Exercise brief |
State how many lines of the material below contain the word "posterior". Reply with the number alone.

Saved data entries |
/---

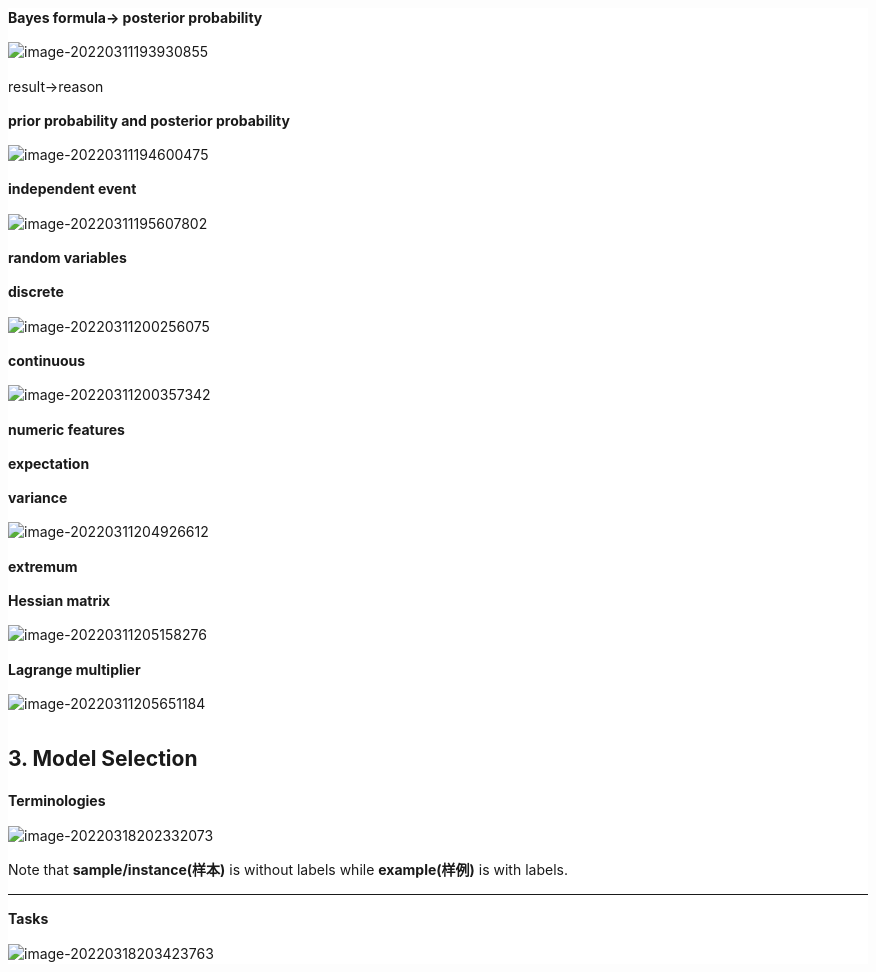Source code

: **Bayes formula-> posterior probability**

![image-20220311193930855](C:\Users\CharlesGao\AppData\Roaming\Typora\typora-user-images\image-20220311193930855.png)

result->reason

**prior probability and posterior probability**

![image-20220311194600475](C:\Users\CharlesGao\AppData\Roaming\Typora\typora-user-images\image-20220311194600475.png)

**independent event**

![image-20220311195607802](C:\Users\CharlesGao\AppData\Roaming\Typora\typora-user-images\image-20220311195607802.png)

**random variables**

**discrete**

![image-20220311200256075](C:\Users\CharlesGao\AppData\Roaming\Typora\typora-user-images\image-20220311200256075.png)

**continuous**

![image-20220311200357342](C:\Users\CharlesGao\AppData\Roaming\Typora\typora-user-images\image-20220311200357342.png)

**numeric features**

**expectation**

**variance**

![image-20220311204926612](C:\Users\CharlesGao\AppData\Roaming\Typora\typora-user-images\image-20220311204926612.png)

**extremum**

**Hessian matrix**

![image-20220311205158276](C:\Users\CharlesGao\AppData\Roaming\Typora\typora-user-images\image-20220311205158276.png)

**Lagrange multiplier**

![image-20220311205651184](C:\Users\CharlesGao\AppData\Roaming\Typora\typora-user-images\image-20220311205651184.png)

## 3. Model Selection

**Terminologies**

![image-20220318202332073](C:\Users\CharlesGao\AppData\Roaming\Typora\typora-user-images\image-20220318202332073.png)

Note that **sample/instance(样本)** is without labels while **example(样例)** is with labels.

****

**Tasks**

![image-20220318203423763](C:\Users\CharlesGao\AppData\Roaming\Typora\typora-user-images\image-20220318203423763.png)
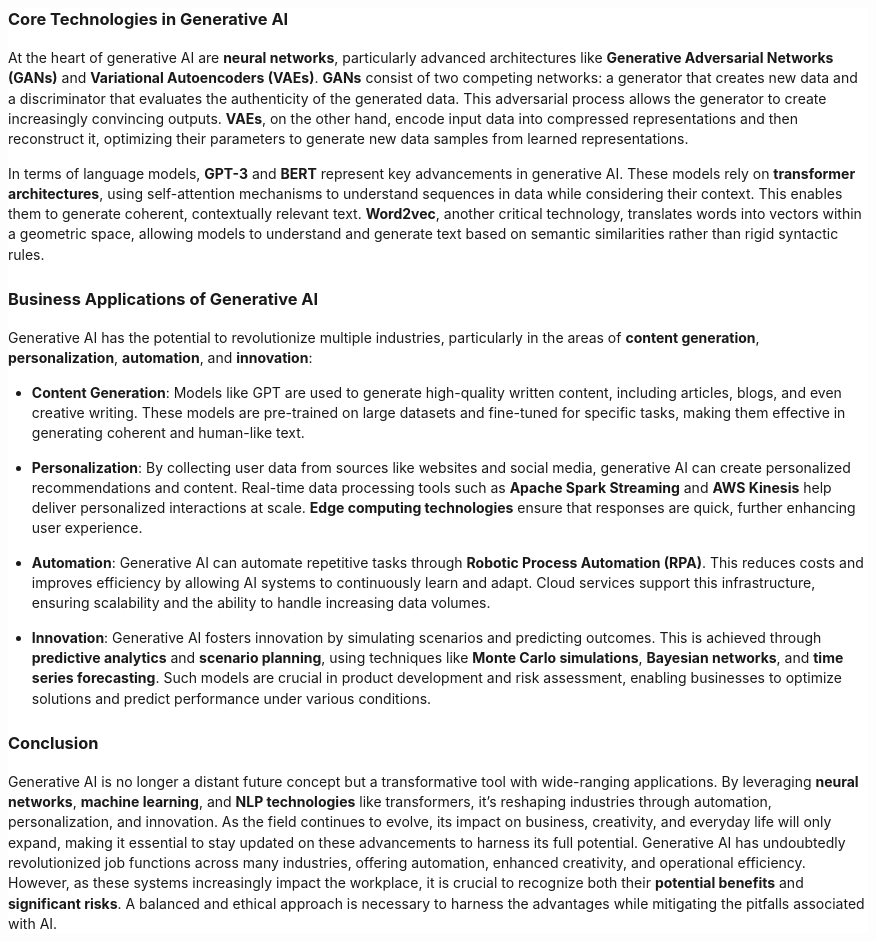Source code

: ### Core Technologies in Generative AI

At the heart of generative AI are **neural networks**, particularly advanced architectures like **Generative Adversarial Networks (GANs)** and **Variational Autoencoders (VAEs)**. **GANs** consist of two competing networks: a generator that creates new data and a discriminator that evaluates the authenticity of the generated data. This adversarial process allows the generator to create increasingly convincing outputs. **VAEs**, on the other hand, encode input data into compressed representations and then reconstruct it, optimizing their parameters to generate new data samples from learned representations.

In terms of language models, **GPT-3** and **BERT** represent key advancements in generative AI. These models rely on **transformer architectures**, using self-attention mechanisms to understand sequences in data while considering their context. This enables them to generate coherent, contextually relevant text. **Word2vec**, another critical technology, translates words into vectors within a geometric space, allowing models to understand and generate text based on semantic similarities rather than rigid syntactic rules.

### Business Applications of Generative AI

Generative AI has the potential to revolutionize multiple industries, particularly in the areas of **content generation**, **personalization**, **automation**, and **innovation**:

- **Content Generation**: Models like GPT are used to generate high-quality written content, including articles, blogs, and even creative writing. These models are pre-trained on large datasets and fine-tuned for specific tasks, making them effective in generating coherent and human-like text.
- **Personalization**: By collecting user data from sources like websites and social media, generative AI can create personalized recommendations and content. Real-time data processing tools such as **Apache Spark Streaming** and **AWS Kinesis** help deliver personalized interactions at scale. **Edge computing technologies** ensure that responses are quick, further enhancing user experience.

- **Automation**: Generative AI can automate repetitive tasks through **Robotic Process Automation (RPA)**. This reduces costs and improves efficiency by allowing AI systems to continuously learn and adapt. Cloud services support this infrastructure, ensuring scalability and the ability to handle increasing data volumes.

- **Innovation**: Generative AI fosters innovation by simulating scenarios and predicting outcomes. This is achieved through **predictive analytics** and **scenario planning**, using techniques like **Monte Carlo simulations**, **Bayesian networks**, and **time series forecasting**. Such models are crucial in product development and risk assessment, enabling businesses to optimize solutions and predict performance under various conditions.

### Conclusion

Generative AI is no longer a distant future concept but a transformative tool with wide-ranging applications. By leveraging **neural networks**, **machine learning**, and **NLP technologies** like transformers, it’s reshaping industries through automation, personalization, and innovation. As the field continues to evolve, its impact on business, creativity, and everyday life will only expand, making it essential to stay updated on these advancements to harness its full potential.
Generative AI has undoubtedly revolutionized job functions across many industries, offering automation, enhanced creativity, and operational efficiency. However, as these systems increasingly impact the workplace, it is crucial to recognize both their **potential benefits** and **significant risks**. A balanced and ethical approach is necessary to harness the advantages while mitigating the pitfalls associated with AI.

\---

Written response |
2